Carol A. Cowgill stands 5-foot-4 and weights only 110 pounds, but she packs a lot of clout.
Though a student of the Korean martial art, Tae Kwon Do, for less than two years, the 31-year-old Cowgill can snap two one-inch thick wooden boards with her feet and at least one similar piece of wood with her hands.
Her ability to pack as much punch with words led to her recent appointment as secretary-treasurer of the Amateur Athletic Union (AAU) National Tae Kwon Do Committee.
Cowgill, an attorney who is director of the D.C. office of the American Academy of Family Physicians, first became interested in Tae Kwon Do because of "just the practical application where you might have some options if you must defend yourself. I think this is advisable in an urban environment."
Despite developing the skill to earn her green belt (third in a progression of six achievement levels) and two Potomac valley AAU women's titles last month for women's form and power demonstration, Cowgill has had to battle the traditional upbringing of a petite, demure woman.
"It's an eye-opening exprience if you grew up in the age I did," said the Southwest D.C. resident. "I was taught girls were supposed to be weak, and I was never in a fight. Little boys were always punching away at each other . . . (It has been a new experience) to find out for the first time what it's like to be hit and to respond to it. I have to be taught. I don't respond to anything instinctively."
Cowgill, who is not paid for her work for the national committee, does not compete in the free fighting aspect of Tae Kwon Do because she would not be allowed to wear gloves to protect a broken hand, which she suffered during a practice session in December.
Tae Kwon Do, literally translated, means "the art of striking and punching with the hand and kicking with the foot." There are three types of competition for the 2,000-year-old sport, though only two will be practiced in the upcoming AAU national championships April 8 and 9 at Howard University's John Burr Gymnasium.
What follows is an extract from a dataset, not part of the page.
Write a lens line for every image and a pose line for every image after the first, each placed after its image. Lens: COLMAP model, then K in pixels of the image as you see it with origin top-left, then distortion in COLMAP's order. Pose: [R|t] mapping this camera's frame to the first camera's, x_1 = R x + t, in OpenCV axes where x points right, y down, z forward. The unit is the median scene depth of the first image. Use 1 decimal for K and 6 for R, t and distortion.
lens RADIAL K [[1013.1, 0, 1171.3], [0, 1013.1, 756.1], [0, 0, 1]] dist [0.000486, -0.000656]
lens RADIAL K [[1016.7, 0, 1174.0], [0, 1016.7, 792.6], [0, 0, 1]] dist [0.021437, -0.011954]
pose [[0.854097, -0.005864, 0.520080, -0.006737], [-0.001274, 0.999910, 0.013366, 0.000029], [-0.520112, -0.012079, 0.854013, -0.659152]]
The first and most popular - free fighting or sparring - is the only type where competitors square off against each other. There are usually two rounds that last two minutes each for men and 90 seconds each for women. During these rounds the opponents try to score points by punching or kicking to the upper torso or by kicking to the head, which is considered the most difficult move. Points are scored by the referee by the amount of blows which make contact and the difficulty of these moves. Punches to the head and blows below the belt are not allowed, nor are actions considered by the referee to be vicious. If a fighter is stunned by a blow, he or she has 10 seconds to recover before being disqualified.
The competitors must wear chest protectors and may wear shinguards.
The form competition consists of an individual performance of one of the approximately 10 routines, which are a combination of the different Tae Kwon Do moves. The routines, in which the performer is supposed to finish on the exact spot where he or she started, are graded for grace, coordination, accuracy of routine and the demonstration's difficulty. The grading is usually done by a panel of three judges, similar to figure skating competition.
The reponse to the fourth annual naional championships at Howard reflects the growing popularity of the sport. Dong Ja Yang, the tournament director who also teaches a class in Tae Kwon Do at Howard, said more than 1,000 entries had been received by mid-March and he expected about 1,300 applicants by the beginning of the event.
"I call tell you one thing - Tae Kwon Do is going to be one of the largest combative sports in the United States," said Yang, who serves as vice president of the National Tae Kwon Do Committee. "It will soon be overcoming judo, karate and boxing."
Supporters of Tae Kwon Do, which became an AAU sport in 1974, are trying to have it incorporated into the 1984 Olympics.
Cowgill is busily preparing for the championships at Howard, but she does not know whether she will participate as an administrator, contestant or both. Whether she competes or not, Yang, a black belt himself in both Tae Kwon Do and judo, thinks Cowgill will achieve her black belt in a year or so.
"Her performance is a fine example that Tae Kwon Do is adaptable for all human beings, no matter of size or age," Yang said. "Her whole character is calm and reserved. But when she works, her work is the same as any college student. Her progress is very comparable to that of the college students."